Write out all of the data again, precisely as it appears.

Data for processing

BEGIN

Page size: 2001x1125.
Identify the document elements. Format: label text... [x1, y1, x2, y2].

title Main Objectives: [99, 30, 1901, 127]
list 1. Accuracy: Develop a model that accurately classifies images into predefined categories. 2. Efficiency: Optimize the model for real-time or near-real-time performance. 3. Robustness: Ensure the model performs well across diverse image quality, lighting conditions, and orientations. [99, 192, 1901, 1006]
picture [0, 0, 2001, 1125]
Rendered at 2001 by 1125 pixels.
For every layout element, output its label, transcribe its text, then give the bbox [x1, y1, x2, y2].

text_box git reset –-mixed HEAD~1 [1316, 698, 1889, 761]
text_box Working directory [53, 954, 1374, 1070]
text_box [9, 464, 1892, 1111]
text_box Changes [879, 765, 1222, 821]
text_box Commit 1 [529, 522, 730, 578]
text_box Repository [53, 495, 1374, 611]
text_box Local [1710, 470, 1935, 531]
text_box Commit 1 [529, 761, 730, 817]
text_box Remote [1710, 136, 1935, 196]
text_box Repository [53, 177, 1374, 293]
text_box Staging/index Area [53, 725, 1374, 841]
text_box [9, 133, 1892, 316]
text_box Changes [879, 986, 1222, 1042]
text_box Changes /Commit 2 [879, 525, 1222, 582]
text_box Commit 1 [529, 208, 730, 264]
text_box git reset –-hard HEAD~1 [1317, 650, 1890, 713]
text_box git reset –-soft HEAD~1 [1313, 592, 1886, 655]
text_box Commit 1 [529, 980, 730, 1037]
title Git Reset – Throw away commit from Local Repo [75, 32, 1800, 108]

END

Task response
Page size: 2001x1125.
Identify the document elements. Format: label text... [x1, y1, x2, y2].

title Main Objectives: [99, 30, 1901, 127]
list 1. Accuracy: Develop a model that accurately classifies images into predefined categories. 2. Efficiency: Optimize the model for real-time or near-real-time performance. 3. Robustness: Ensure the model performs well across diverse image quality, lighting conditions, and orientations. [99, 192, 1901, 1006]
picture [0, 0, 2001, 1125]
Rendered at 2001 by 1125 pixels.
For every layout element, output its label, transcribe its text, then give the bbox [x1, y1, x2, y2].

text_box git reset –-mixed HEAD~1 [1316, 698, 1889, 761]
text_box Working directory [53, 954, 1374, 1070]
text_box [9, 464, 1892, 1111]
text_box Changes [879, 765, 1222, 821]
text_box Commit 1 [529, 522, 730, 578]
text_box Repository [53, 495, 1374, 611]
text_box Local [1710, 470, 1935, 531]
text_box Commit 1 [529, 761, 730, 817]
text_box Remote [1710, 136, 1935, 196]
text_box Repository [53, 177, 1374, 293]
text_box Staging/index Area [53, 725, 1374, 841]
text_box [9, 133, 1892, 316]
text_box Changes [879, 986, 1222, 1042]
text_box Changes /Commit 2 [879, 525, 1222, 582]
text_box Commit 1 [529, 208, 730, 264]
text_box git reset –-hard HEAD~1 [1317, 650, 1890, 713]
text_box git reset –-soft HEAD~1 [1313, 592, 1886, 655]
text_box Commit 1 [529, 980, 730, 1037]
title Git Reset – Throw away commit from Local Repo [75, 32, 1800, 108]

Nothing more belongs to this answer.